● **Problema a resolver**: Transcribe sin cambios, del texto sobre la estancia con la familia Gebhard, todo lo que va desde "Como ambos han" hasta "1885 y 1886.".

● **Fragmento del documento**:
Su estancia con la familia Gebhard en Elberfeld
La señora de Gustavo Gebhard, hoy ya fallecida desgraciadamente, me recibió como a un hermano. Jamás he hallado un carácter más leal y encantador. Era una de esas mujeres que emanan a su alrededor una atmósfera de ternura y virtud; son el sol de sus hogares, se hacen indispensables a sus maridos y son adoradas por sus hijos.
Para sus colegas de la Sociedad Teosófica, la señora Gebhard tenía la especial atracción de haber nacido mística, y de que había estudiado el Ocultismo muchos años, en la medida que sus deberes de familia se lo permitían.
Durante siete años ella había sido uno de los dos discípulos de Eliphas Leví (el otro era el barón Spedalieri), y después que se levantó el sitio de París, el infortunado ocultista, medio muerto de hambre, encontró en casa de ella una larga y generosa hospitalidad.
Ella escribió sus impresiones acerca de él para el 'Theosophist' de enero de 1886. Habla de él en ellas con mucha consideración y afecto como cabalista, instructor y amigo, pero dice que su punto débil era una gula de epicúreo que con frecuencia constituía para ella “un motivo de asombro”.
Como ambos han muerto, no hará daño a nadie si repito lo que la señora Gebhard me contó: que Eliphas Levi era muy comilón, le gustaba la buena mesa, tanto las carnes como las legumbres, y bebía mucho vino en la cena.
Sus relaciones fueron especialmente epistolares; él le enseñaba el Ocultismo por cartas. Una gran parte de sus lecciones fue traducida, con permiso de la señora Gebhard, para el Theosophist, y se encuentra en los volúmenes de 1884 (suplemento), 1885 y 1886.
La casa de los Gebhard estaba amueblada con gusto, y mientras el señor G. Gebhard estaba en América, toda la familia rivalizaba en celo para hacer deliciosa la estancia a los invitados.
En el primer piso, la señora Gebhard tenía un cuarto oculto para su uso, y en el cual guardaba libros escogidos sobre sus temas predilectos, y un retrato al óleo de su maestro Eliphas Leví.
(Nota de Cid: éste es otro retrato.)

● **Datos proporcionados**:
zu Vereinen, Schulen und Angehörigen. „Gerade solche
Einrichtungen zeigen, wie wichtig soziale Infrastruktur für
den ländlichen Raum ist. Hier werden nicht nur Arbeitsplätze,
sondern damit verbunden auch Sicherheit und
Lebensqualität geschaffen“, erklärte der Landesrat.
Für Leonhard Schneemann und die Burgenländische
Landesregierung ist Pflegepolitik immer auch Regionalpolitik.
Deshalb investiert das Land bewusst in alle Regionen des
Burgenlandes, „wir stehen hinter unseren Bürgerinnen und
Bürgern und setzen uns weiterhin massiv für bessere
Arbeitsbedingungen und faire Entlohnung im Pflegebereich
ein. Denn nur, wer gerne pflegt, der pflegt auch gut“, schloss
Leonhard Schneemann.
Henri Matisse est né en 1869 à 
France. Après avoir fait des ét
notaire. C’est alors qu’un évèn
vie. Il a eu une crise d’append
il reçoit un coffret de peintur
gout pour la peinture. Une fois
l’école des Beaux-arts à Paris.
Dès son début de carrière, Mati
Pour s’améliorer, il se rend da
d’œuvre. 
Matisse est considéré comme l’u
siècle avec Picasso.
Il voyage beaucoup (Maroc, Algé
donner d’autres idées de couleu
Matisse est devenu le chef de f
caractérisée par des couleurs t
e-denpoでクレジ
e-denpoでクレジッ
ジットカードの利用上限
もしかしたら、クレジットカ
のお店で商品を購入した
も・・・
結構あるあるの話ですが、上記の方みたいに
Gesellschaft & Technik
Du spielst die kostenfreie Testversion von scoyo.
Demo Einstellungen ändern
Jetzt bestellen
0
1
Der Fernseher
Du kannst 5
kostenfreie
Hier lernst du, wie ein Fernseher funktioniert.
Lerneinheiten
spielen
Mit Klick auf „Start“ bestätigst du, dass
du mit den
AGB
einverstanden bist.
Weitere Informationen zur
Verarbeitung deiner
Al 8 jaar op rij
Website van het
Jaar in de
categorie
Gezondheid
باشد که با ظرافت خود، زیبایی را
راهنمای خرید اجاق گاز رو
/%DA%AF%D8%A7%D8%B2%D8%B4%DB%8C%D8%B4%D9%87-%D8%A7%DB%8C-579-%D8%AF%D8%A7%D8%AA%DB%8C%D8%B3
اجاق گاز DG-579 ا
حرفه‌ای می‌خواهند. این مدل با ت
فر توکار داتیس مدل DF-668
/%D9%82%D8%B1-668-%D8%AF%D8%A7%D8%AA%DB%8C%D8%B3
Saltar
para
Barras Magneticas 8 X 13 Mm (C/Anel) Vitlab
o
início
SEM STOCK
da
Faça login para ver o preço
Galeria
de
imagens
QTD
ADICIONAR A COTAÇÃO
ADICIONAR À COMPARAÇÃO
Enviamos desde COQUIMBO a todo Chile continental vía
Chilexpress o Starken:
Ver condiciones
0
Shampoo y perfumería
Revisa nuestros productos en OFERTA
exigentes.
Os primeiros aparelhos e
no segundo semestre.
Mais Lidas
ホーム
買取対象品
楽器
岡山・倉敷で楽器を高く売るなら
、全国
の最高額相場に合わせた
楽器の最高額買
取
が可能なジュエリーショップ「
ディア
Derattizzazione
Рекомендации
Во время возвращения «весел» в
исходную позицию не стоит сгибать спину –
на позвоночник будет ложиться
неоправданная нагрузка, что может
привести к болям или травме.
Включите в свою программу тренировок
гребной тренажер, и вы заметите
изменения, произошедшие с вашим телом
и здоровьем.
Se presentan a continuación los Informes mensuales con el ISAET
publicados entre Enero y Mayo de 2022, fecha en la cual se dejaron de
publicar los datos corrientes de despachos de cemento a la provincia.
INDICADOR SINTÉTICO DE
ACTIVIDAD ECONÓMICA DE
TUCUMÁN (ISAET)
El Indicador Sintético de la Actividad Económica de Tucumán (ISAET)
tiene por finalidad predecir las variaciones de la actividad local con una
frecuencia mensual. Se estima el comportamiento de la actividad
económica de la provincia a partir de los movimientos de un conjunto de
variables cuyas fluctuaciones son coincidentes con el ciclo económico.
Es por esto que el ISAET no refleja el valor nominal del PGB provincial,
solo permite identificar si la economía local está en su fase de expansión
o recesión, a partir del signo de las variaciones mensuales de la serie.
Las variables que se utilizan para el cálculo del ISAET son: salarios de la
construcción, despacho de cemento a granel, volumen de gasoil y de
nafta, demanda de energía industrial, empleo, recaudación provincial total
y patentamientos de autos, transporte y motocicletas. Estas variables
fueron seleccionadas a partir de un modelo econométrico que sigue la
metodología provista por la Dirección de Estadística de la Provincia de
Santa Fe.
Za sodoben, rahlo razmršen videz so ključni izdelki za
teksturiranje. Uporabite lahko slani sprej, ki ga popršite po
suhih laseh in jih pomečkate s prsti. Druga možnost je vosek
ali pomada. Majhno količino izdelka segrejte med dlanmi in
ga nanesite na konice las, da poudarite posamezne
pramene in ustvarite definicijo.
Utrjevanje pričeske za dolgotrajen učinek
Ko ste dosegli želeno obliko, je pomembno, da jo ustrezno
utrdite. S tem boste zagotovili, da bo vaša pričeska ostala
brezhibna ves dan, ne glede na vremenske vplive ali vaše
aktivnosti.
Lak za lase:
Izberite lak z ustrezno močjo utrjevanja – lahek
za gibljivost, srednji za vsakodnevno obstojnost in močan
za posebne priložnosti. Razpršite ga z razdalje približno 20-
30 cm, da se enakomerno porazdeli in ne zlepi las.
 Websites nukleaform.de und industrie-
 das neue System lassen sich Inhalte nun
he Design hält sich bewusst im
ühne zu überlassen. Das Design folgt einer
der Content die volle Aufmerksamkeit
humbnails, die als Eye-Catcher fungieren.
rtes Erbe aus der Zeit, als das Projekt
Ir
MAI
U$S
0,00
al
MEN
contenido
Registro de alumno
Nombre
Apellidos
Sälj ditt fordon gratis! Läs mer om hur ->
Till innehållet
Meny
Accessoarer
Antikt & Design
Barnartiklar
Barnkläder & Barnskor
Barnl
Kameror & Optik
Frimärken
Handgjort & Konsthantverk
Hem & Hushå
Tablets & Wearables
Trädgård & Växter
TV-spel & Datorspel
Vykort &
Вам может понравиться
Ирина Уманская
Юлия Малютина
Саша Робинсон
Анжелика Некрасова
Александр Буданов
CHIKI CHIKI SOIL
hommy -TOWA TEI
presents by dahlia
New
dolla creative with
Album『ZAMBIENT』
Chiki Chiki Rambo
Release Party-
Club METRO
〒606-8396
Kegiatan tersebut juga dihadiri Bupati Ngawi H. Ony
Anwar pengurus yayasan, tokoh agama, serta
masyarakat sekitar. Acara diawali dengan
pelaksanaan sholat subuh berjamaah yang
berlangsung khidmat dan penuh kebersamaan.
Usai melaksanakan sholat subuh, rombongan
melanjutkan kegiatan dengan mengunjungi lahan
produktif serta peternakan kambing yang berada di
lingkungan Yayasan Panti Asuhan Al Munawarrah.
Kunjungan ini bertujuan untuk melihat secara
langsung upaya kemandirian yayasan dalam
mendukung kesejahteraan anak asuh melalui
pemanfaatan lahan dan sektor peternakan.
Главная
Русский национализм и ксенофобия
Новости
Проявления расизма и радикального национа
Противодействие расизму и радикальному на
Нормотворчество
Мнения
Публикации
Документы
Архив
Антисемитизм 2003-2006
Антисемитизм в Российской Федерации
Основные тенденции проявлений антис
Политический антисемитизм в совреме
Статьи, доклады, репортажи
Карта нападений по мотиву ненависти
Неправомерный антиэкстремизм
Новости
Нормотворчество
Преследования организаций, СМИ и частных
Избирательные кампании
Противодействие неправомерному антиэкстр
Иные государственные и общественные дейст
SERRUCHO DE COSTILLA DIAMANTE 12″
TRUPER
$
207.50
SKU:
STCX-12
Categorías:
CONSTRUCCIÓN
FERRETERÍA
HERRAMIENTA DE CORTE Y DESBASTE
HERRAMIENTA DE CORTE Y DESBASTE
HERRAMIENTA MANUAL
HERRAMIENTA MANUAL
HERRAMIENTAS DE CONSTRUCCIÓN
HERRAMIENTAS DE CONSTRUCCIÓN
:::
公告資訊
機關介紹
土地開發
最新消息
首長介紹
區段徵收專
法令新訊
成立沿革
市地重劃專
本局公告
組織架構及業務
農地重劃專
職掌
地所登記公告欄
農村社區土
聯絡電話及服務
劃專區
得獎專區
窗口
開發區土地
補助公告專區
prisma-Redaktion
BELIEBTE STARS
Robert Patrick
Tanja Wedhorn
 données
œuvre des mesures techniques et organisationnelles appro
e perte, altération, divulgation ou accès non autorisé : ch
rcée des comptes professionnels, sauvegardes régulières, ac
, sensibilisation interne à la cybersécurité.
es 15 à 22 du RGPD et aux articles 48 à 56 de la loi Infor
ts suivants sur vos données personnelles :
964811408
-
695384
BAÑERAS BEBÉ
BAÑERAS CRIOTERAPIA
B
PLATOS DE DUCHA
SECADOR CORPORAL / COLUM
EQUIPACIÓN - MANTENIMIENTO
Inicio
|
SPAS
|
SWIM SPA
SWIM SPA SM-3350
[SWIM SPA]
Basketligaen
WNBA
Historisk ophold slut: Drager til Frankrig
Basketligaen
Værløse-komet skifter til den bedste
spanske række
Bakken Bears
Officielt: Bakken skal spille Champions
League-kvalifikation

● **Respuesta**:
Como ambos han muerto, no hará daño a nadie si repito lo que la señora Gebhard me contó: que Eliphas Levi era muy comilón, le gustaba la buena mesa, tanto las carnes como las legumbres, y bebía mucho vino en la cena.
Sus relaciones fueron especialmente epistolares; él le enseñaba el Ocultismo por cartas. Una gran parte de sus lecciones fue traducida, con permiso de la señora Gebhard, para el Theosophist, y se encuentra en los volúmenes de 1884 (suplemento), 1885 y 1886.